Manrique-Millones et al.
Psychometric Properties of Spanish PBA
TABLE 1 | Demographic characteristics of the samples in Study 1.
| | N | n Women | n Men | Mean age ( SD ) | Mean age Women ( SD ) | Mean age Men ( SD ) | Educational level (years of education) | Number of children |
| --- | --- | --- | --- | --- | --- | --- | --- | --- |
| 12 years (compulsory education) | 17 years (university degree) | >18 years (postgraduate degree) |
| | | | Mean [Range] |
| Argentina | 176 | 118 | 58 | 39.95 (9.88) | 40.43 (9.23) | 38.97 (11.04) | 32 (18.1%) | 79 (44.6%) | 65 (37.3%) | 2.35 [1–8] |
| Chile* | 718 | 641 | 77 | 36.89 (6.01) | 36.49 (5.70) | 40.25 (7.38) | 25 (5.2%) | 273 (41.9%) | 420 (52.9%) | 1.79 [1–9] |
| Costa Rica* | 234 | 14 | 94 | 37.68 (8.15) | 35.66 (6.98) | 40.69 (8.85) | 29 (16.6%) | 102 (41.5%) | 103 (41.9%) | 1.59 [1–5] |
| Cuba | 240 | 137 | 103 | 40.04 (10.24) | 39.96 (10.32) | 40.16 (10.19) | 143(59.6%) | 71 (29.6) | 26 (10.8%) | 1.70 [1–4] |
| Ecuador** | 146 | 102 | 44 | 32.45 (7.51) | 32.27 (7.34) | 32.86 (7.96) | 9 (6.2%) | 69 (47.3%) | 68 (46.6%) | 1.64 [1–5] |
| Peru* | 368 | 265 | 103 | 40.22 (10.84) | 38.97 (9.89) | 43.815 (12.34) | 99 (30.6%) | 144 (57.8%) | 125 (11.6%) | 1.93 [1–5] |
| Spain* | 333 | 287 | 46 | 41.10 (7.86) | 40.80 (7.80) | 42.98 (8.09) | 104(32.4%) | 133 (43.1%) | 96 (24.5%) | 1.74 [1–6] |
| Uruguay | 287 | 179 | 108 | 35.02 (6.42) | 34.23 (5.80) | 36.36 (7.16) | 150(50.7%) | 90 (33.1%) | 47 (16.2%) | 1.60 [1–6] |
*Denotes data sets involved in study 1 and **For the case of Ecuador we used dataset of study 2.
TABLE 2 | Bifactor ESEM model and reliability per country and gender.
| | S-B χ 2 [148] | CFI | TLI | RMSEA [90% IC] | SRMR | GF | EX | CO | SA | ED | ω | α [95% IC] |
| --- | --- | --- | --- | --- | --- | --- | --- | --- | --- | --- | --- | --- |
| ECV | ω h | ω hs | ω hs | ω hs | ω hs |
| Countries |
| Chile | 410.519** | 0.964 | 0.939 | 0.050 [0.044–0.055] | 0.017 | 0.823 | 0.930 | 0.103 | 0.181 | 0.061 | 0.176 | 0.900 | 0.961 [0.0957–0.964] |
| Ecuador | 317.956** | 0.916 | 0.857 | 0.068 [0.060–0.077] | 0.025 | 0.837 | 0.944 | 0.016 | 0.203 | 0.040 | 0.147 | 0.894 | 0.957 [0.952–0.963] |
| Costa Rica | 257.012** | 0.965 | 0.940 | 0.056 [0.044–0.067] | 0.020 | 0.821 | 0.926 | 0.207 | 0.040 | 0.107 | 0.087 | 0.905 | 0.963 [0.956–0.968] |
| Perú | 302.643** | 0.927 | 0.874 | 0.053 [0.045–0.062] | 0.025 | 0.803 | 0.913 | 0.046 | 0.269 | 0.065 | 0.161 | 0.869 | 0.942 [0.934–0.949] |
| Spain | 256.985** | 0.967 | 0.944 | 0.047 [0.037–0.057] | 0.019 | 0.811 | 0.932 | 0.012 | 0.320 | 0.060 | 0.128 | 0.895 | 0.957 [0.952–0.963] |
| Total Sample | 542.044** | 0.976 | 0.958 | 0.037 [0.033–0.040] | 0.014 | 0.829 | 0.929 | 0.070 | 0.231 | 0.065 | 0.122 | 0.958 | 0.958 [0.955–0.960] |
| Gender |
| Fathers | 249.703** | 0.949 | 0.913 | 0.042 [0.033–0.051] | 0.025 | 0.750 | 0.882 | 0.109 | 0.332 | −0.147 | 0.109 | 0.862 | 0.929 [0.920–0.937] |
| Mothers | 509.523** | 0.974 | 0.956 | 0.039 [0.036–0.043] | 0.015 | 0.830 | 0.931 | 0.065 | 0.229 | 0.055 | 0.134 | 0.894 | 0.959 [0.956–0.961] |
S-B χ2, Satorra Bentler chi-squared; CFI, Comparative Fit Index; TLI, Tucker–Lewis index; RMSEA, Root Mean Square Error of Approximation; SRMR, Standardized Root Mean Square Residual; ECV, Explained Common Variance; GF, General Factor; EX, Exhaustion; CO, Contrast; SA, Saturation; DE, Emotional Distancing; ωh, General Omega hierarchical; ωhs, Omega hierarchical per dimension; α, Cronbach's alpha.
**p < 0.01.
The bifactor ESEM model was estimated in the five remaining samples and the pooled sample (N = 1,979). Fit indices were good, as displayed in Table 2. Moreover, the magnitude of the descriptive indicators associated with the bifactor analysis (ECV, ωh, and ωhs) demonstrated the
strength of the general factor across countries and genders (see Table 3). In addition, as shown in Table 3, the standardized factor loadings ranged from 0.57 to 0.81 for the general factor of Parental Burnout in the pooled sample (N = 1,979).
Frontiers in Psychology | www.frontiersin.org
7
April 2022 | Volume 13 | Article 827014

——————

■ Task to carry out
Copy all lines from the material that include "SRMR".

■ Result below
| | S-B χ 2 [148] | CFI | TLI | RMSEA [90% IC] | SRMR | GF | EX | CO | SA | ED | ω | α [95% IC] |
S-B χ2, Satorra Bentler chi-squared; CFI, Comparative Fit Index; TLI, Tucker–Lewis index; RMSEA, Root Mean Square Error of Approximation; SRMR, Standardized Root Mean Square Residual; ECV, Explained Common Variance; GF, General Factor; EX, Exhaustion; CO, Contrast; SA, Saturation; DE, Emotional Distancing; ωh, General Omega hierarchical; ωhs, Omega hierarchical per dimension; α, Cronbach's alpha.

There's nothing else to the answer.